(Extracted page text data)

====

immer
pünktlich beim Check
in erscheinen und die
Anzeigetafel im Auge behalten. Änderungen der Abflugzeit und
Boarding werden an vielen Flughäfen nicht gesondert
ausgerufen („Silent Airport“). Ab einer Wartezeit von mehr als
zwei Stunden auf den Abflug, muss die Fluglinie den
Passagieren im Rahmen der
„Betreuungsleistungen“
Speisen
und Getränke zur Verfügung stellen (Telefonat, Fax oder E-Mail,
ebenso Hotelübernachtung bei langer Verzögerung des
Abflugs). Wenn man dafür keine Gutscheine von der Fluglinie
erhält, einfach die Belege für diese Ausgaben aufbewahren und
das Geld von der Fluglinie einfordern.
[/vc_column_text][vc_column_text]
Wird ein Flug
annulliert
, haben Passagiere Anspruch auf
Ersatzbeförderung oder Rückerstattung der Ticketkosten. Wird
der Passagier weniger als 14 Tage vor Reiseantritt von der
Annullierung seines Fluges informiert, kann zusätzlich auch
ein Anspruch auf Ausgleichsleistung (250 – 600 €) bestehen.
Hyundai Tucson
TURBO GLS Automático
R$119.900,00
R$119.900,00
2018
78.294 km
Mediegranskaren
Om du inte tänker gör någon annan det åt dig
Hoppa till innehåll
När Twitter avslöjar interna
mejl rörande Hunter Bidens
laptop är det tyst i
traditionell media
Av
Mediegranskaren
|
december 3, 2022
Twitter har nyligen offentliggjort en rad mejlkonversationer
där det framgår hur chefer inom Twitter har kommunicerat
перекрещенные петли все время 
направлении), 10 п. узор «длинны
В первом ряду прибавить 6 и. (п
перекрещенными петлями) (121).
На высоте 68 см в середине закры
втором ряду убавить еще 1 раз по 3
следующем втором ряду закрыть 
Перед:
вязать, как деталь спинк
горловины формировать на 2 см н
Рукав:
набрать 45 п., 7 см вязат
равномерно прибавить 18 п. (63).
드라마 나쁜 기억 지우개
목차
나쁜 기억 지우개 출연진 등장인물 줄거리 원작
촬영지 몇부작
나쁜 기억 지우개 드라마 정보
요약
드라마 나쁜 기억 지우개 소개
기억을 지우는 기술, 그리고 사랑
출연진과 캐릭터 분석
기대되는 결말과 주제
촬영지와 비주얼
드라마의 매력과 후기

====

Task requirements -
Wherever a line holds the word "Fluglinie", copy that line out of the entries above.

Expected answer -
zwei Stunden auf den Abflug, muss die Fluglinie den
Abflugs). Wenn man dafür keine Gutscheine von der Fluglinie
das Geld von der Fluglinie einfordern.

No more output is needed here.